Godard draws on a lush Michel Legrand score, then chops it into pieces, slipping fragments between lines of dialogue as though the dialogue consisted of song lyrics. In one scene, Godard drops all sound from the soundtrack except for the dialogue track and traffic noise; in another, he uses an innocuous conversation between two women as accompaniment for unrelated (but gorgeous) documentary footage of Paris street life.

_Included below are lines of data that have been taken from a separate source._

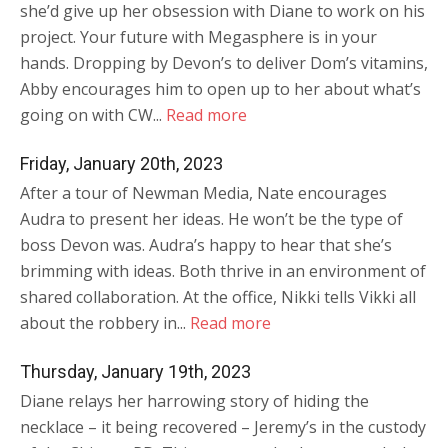
she’d give up her obsession with Diane to work on his
project. Your future with Megasphere is in your
hands. Dropping by Devon’s to deliver Dom’s vitamins,
Abby encourages him to open up to her about what’s
going on with CW...
Read more
Friday, January 20th, 2023
After a tour of Newman Media, Nate encourages
Audra to present her ideas. He won’t be the type of
boss Devon was. Audra’s happy to hear that she’s
brimming with ideas. Both thrive in an environment of
shared collaboration. At the office, Nikki tells Vikki all
about the robbery in...
Read more
Thursday, January 19th, 2023
Diane relays her harrowing story of hiding the
necklace – it being recovered – Jeremy’s in the custody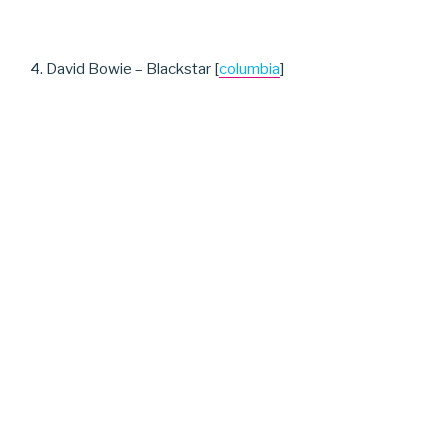
4. David Bowie – Blackstar [
columbia
]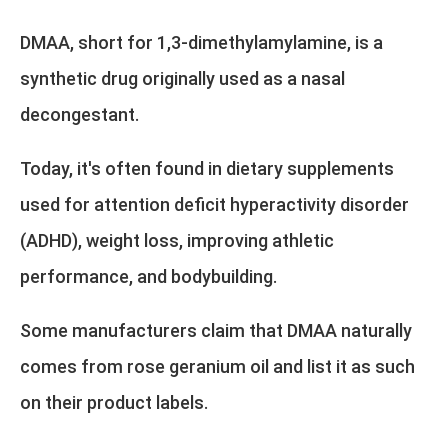
DMAA, short for 1,3-dimethylamylamine, is a
synthetic drug originally used as a nasal
decongestant.
Today, it's often found in dietary supplements
used for attention deficit hyperactivity disorder
(ADHD), weight loss, improving athletic
performance, and bodybuilding.
Some manufacturers claim that DMAA naturally
comes from rose geranium oil and list it as such
on their product labels.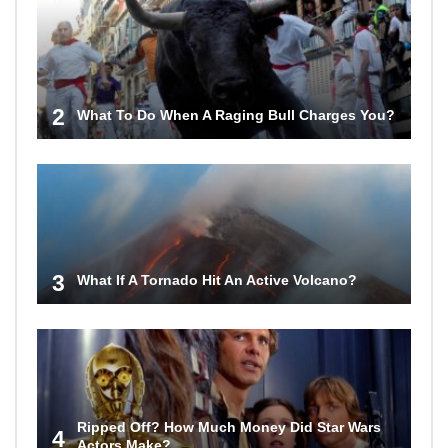
2
What To Do When A Raging Bull Charges You?
3
What If A Tornado Hit An Active Volcano?
Ripped Off? How Much Money Did Star Wars
4
Actors Make?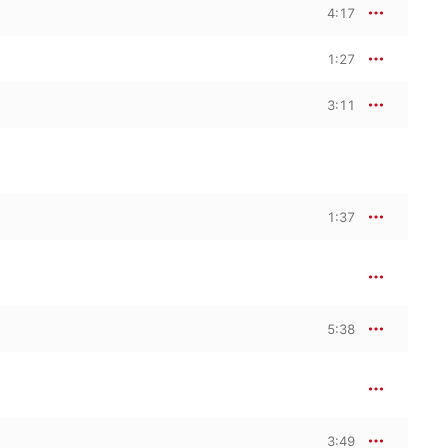
4:17
1:27
3:11
1:37
5:38
3:49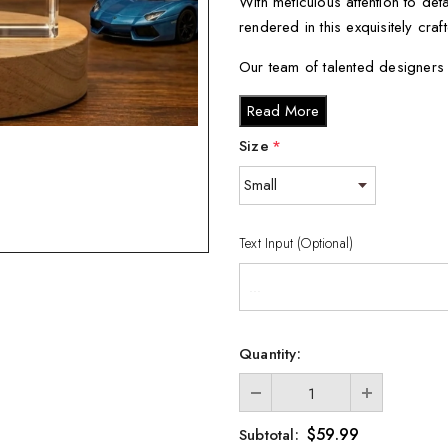
With meticulous attention to de
rendered in this exquisitely craf
Our team of talented designers 
an accurate representation of t
Read More
Using advanced laser technology
Size
*
crystal, resulting in a stunning 
As an added bonus, each sculp
subtle glow that accentuates its
Text Input (Optional)
When you receive your sculpture
keepsake gift box with a black si
Available in various sizes, you
Quantity:
Small - 3 x 2 x 2 inches
Medium - 3 x 3.5 x 3 inc
Large - 3 x 5 x 2.5 inche
$59.99
Subtotal: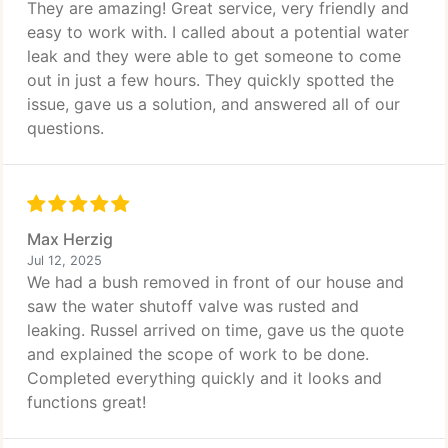
They are amazing! Great service, very friendly and
easy to work with. I called about a potential water
leak and they were able to get someone to come
out in just a few hours. They quickly spotted the
issue, gave us a solution, and answered all of our
questions.
Max Herzig
Jul 12, 2025
We had a bush removed in front of our house and
saw the water shutoff valve was rusted and
leaking. Russel arrived on time, gave us the quote
and explained the scope of work to be done.
Completed everything quickly and it looks and
functions great!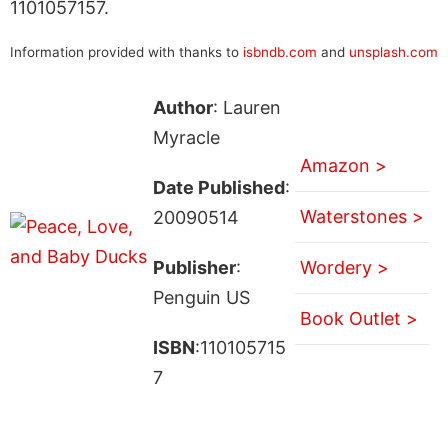
1101057157.
Information provided with thanks to
isbndb.com
and
unsplash.com
Author
: Lauren
Myracle
Amazon >
Date Published
:
Waterstones >
20090514
Publisher
:
Wordery >
Penguin US
Book Outlet >
ISBN
:110105715
7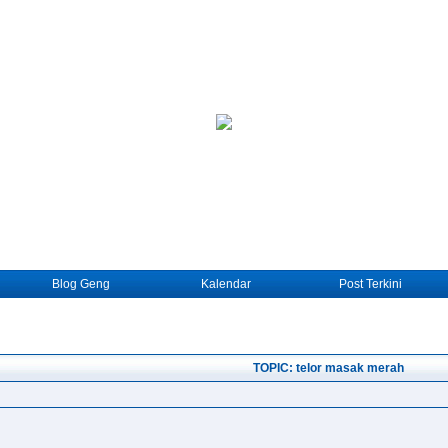
Blog Geng
Kalendar
Post Terkini
TOPIC: telor masak merah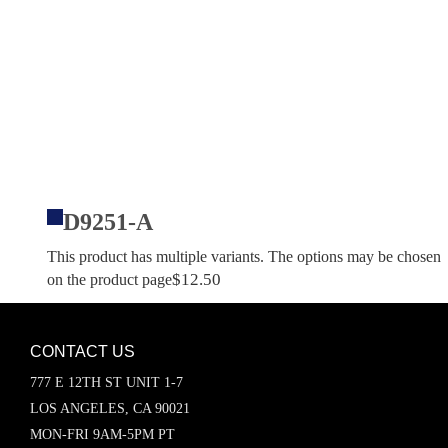
D9251-A
This product has multiple variants. The options may be chosen
$
12.50
on the product page
CONTACT US
777 E 12TH ST UNIT 1-7
LOS ANGELES, CA 90021
MON-FRI 9AM-5PM PT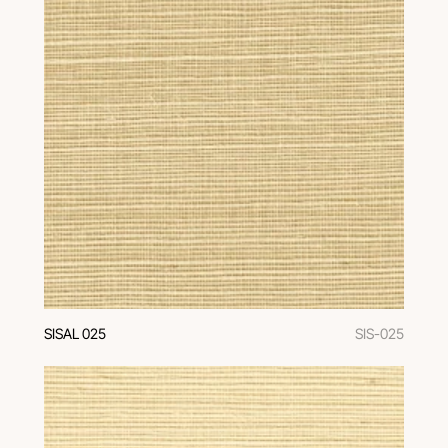
SISAL 025
SIS-025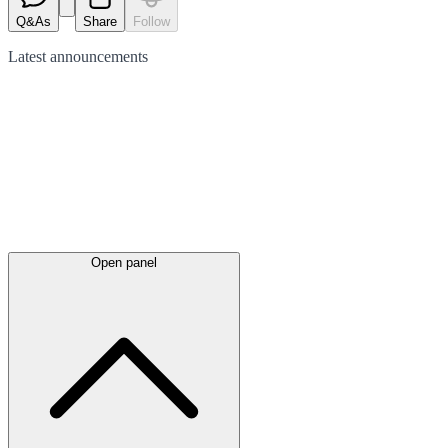
Q&As
Share
Follow
Latest
announcements
Open panel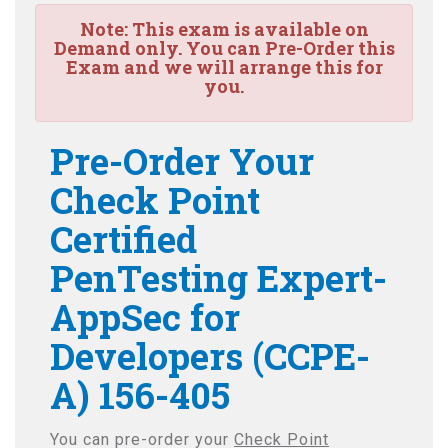
Note:
This exam is available on
Demand only. You can Pre-Order this
Exam and we will arrange this for
you.
Pre-Order Your
Check Point
Certified
PenTesting Expert-
AppSec for
Developers (CCPE-
A) 156-405
You can pre-order your
Check Point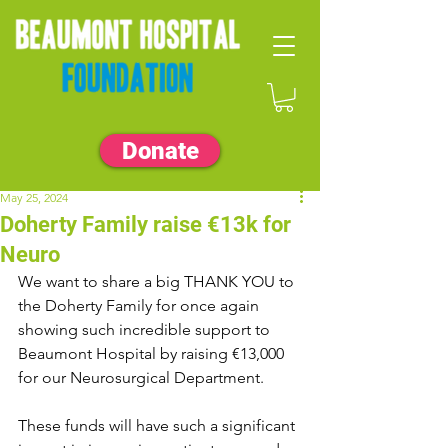
Donate
May 25, 2024
Doherty Family raise €13k for
Neuro
We want to share a big THANK YOU to 
the Doherty Family for once again 
showing such incredible support to 
Beaumont Hospital by raising €13,000 
for our Neurosurgical Department.
These funds will have such a significant 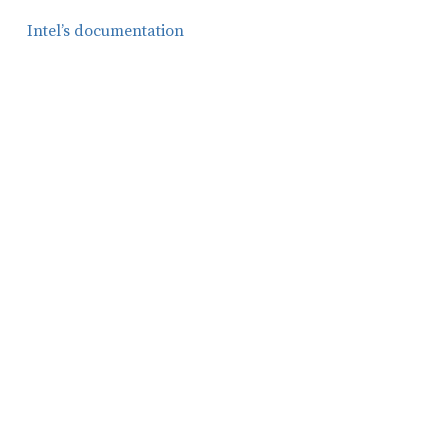
Intel’s documentation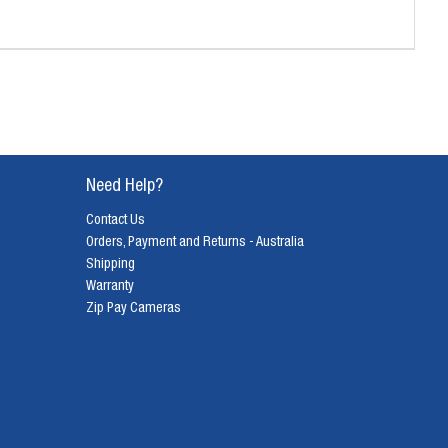
Need Help?
Contact Us
Orders, Payment and Returns - Australia
Shipping
Warranty
Zip Pay Cameras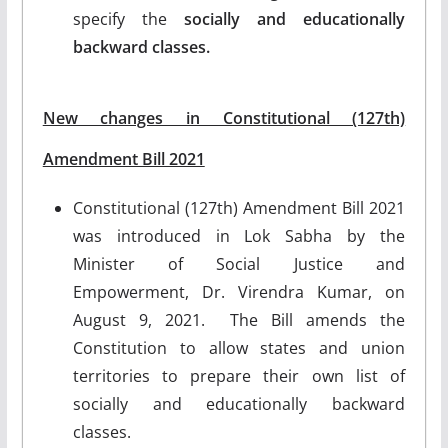
specify the
socially and educationally
backward classes.
New changes in Constitutional (127th)
Amendment Bill 2021
Constitutional (127th) Amendment Bill 2021
was introduced in Lok Sabha by the
Minister of Social Justice and
Empowerment, Dr. Virendra Kumar, on
August 9, 2021. The Bill amends the
Constitution to allow states and union
territories to prepare their own list of
socially and educationally backward
classes.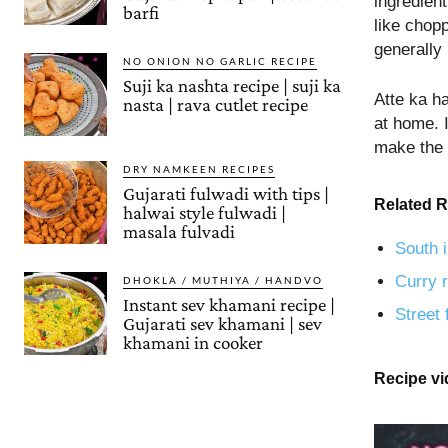
ingredient
barfi
like chop
generally 
NO ONION NO GARLIC RECIPE
Suji ka nashta recipe | suji ka
Atte ka h
nasta | rava cutlet recipe
at home. I
make the 
DRY NAMKEEN RECIPES
Gujarati fulwadi with tips |
Related R
halwai style fulwadi |
masala fulvadi
South i
Curry r
DHOKLA / MUTHIYA / HANDVO
Instant sev khamani recipe |
Street 
Gujarati sev khamani | sev
khamani in cooker
Recipe v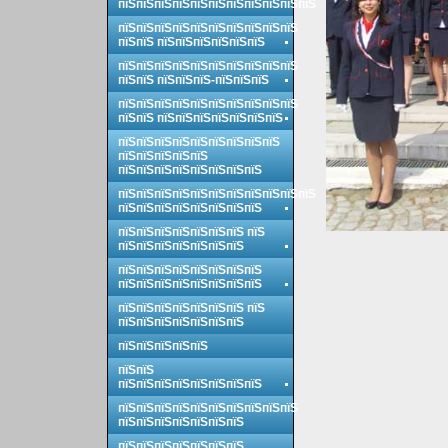
пїЅпїЅпїЅпїЅпїЅпїЅпїЅпїЅпїЅпїЅпїЅ
пїЅпїЅпїЅпїЅпїЅпїЅпїЅпїЅпїЅпїЅ
пїЅпїЅ пїЅпїЅпїЅпїЅпїЅпїЅ
пїЅпїЅпїЅпїЅпїЅпїЅпїЅпїЅпїЅпїЅ
пїЅпїЅ пїЅпїЅпїЅ-пїЅпїЅпїЅ
пїЅпїЅпїЅпїЅпїЅпїЅпїЅпїЅпїЅпїЅ
пїЅпїЅ пїЅпїЅпїЅпїЅпїЅпїЅпїЅ
пїЅпїЅпїЅпїЅпїЅпїЅпїЅпїЅпїЅ
пїЅпїЅпїЅпїЅпїЅ
пїЅпїЅпїЅпїЅпїЅпїЅпїЅпїЅ
пїЅпїЅпїЅпїЅпїЅпїЅпїЅпїЅпїЅпїЅпїЅ
пїЅпїЅпїЅпїЅпїЅпїЅпїЅпїЅ
пїЅпїЅпїЅпїЅпїЅпїЅпїЅ пїЅ
пїЅпїЅпїЅпїЅпїЅпїЅпїЅ
пїЅпїЅпїЅпїЅпїЅпїЅпїЅпїЅ
пїЅпїЅпїЅпїЅпїЅпїЅпїЅпїЅ
пїЅпїЅпїЅпїЅпїЅпїЅпїЅ пїЅ
пїЅпїЅпїЅпїЅпїЅпїЅпїЅ
пїЅпїЅпїЅпїЅпїЅ
пїЅпїЅ
пїЅпїЅпїЅпїЅпїЅпїЅпїЅпїЅ
пїЅпїЅпїЅпїЅпїЅпїЅпїЅпїЅпїЅпїЅ
пїЅпїЅпїЅпїЅпїЅпїЅпїЅ
пїЅпїЅпїЅпїЅпїЅпїЅпїЅ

Characters address the camera directly, make references to other films by Godard and his New Wave compatriot François Truffaut, and have casual discussions about artistic principles and dramatic construction, occasionally against a background of spinning circles that look like film reels. Karina changes clothes in the space of a single edit, stops the film to listen to a Charles Aznavour song, and, in the most memorable scene, carries on an argument without talking, by holding up a series of book jackets that say what she means.
There are diminishing returns to all this goofing around, as A Woman Is A Woman eventually devolves into scene after scene of Karina's vain pouting. But the wild, why-the-hell-not experimentation is mostly invigorating, and suffused with a puckish wit that Godard only sprinkled across his subsequent work. A Woman Is A Woman plays like the product of a man still drunk on cinema, showing off his encyclopedic knowledge of the form by betraying all of its principles. Godard translates his own perception of life as one long movie, complete with sudden music cues, random pans, and dramatically frozen moments. Now as then, A Woman Is A Woman isn't a new way of seeing cinema, but a new way of seeing everything.